By Shannon Schwoeble, CPS 29 Aug, 2024
I was devastated when I heard that another close friend I'd made in treatment was gone. Seven friends in my first six months—two had come into treatment, left, and passed away while I was still there. In the years that followed, many others who had walked this path alongside me were lost as well. Nine in my first year of recovery. I found myself asking, "Why am I still here?

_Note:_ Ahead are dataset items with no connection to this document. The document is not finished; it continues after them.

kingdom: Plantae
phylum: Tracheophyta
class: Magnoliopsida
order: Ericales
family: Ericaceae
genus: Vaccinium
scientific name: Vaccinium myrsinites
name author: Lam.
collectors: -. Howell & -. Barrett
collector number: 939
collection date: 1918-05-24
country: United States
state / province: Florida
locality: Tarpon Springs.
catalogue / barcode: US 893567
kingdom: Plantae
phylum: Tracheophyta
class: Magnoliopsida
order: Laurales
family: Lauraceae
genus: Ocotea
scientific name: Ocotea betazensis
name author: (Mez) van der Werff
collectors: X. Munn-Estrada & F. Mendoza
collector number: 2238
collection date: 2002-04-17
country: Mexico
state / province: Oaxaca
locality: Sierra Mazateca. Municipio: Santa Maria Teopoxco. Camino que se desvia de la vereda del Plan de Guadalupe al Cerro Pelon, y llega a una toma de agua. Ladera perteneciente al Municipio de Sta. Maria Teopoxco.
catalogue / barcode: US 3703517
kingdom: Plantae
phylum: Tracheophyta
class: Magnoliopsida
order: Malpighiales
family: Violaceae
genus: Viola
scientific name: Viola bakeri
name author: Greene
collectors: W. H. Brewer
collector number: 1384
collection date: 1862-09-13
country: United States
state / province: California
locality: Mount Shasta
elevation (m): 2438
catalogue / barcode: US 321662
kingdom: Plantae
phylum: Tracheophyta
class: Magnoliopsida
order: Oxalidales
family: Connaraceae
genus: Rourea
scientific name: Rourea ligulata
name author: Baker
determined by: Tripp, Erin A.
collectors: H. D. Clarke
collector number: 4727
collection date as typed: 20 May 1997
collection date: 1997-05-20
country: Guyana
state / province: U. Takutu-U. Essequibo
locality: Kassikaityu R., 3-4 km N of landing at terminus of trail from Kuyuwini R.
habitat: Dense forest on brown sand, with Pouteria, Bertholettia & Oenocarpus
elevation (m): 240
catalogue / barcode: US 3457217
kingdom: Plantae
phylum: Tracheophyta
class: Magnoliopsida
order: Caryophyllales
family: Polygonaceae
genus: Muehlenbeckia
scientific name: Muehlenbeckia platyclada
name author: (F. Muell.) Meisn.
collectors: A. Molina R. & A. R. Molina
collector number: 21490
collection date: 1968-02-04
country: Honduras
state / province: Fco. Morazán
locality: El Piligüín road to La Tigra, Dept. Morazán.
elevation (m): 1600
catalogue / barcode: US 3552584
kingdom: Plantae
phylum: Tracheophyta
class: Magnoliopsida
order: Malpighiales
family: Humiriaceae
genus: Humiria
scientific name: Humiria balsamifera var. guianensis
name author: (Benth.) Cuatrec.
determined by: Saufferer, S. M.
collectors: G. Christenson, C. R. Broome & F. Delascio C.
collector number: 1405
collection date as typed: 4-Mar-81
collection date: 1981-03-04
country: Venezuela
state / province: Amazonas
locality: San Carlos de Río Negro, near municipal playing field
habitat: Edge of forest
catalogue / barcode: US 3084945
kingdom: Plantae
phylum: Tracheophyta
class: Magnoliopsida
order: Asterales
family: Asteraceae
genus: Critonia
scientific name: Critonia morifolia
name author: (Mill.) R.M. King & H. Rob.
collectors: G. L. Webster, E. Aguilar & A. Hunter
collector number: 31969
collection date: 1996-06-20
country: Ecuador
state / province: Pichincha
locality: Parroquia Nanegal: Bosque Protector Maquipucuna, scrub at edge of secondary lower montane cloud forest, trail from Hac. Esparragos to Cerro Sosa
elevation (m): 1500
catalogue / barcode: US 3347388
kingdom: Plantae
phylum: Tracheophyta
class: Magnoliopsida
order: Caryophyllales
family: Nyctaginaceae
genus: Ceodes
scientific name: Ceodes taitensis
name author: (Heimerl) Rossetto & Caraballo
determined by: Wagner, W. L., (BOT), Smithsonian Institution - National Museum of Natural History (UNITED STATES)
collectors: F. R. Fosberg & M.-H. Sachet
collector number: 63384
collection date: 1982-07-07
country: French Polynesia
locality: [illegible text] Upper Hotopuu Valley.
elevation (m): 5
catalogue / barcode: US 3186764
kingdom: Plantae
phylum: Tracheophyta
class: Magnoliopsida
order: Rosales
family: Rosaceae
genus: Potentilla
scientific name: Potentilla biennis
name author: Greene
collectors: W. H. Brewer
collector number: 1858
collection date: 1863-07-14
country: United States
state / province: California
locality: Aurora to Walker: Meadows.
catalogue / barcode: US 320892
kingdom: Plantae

Why didn’t they ‘get it’?"  Survivor’s guilt was not something I expected to experience in recovery. It hit me hard and fast when I began my journey in 2011. I was terrified. I would sit and think about friends I had just seen or spoken to—did they seem different? Did they sound off? I was so scared of who I would lose next. Through my work with a therapist and finding my own voice, I learned to transform my survivor's guilt into hope. I realized that by using my voice, sharing my story, saying their names, and talking about the profound impact each of them had on me—in life and in death—I could help others understand that recovery is possible. Perhaps, something I share will give someone struggling a glimmer of hope that they, too, can find recovery. On Overdose Awareness Day, August 31, we remember and honor those we've lost to this devastating disease. In loving memory of Ben, Pat, Krista, Harry, Christina, Brook, Dustin, Jeff, Jamie, and everyone we have lost—you are remembered and loved, today and every day.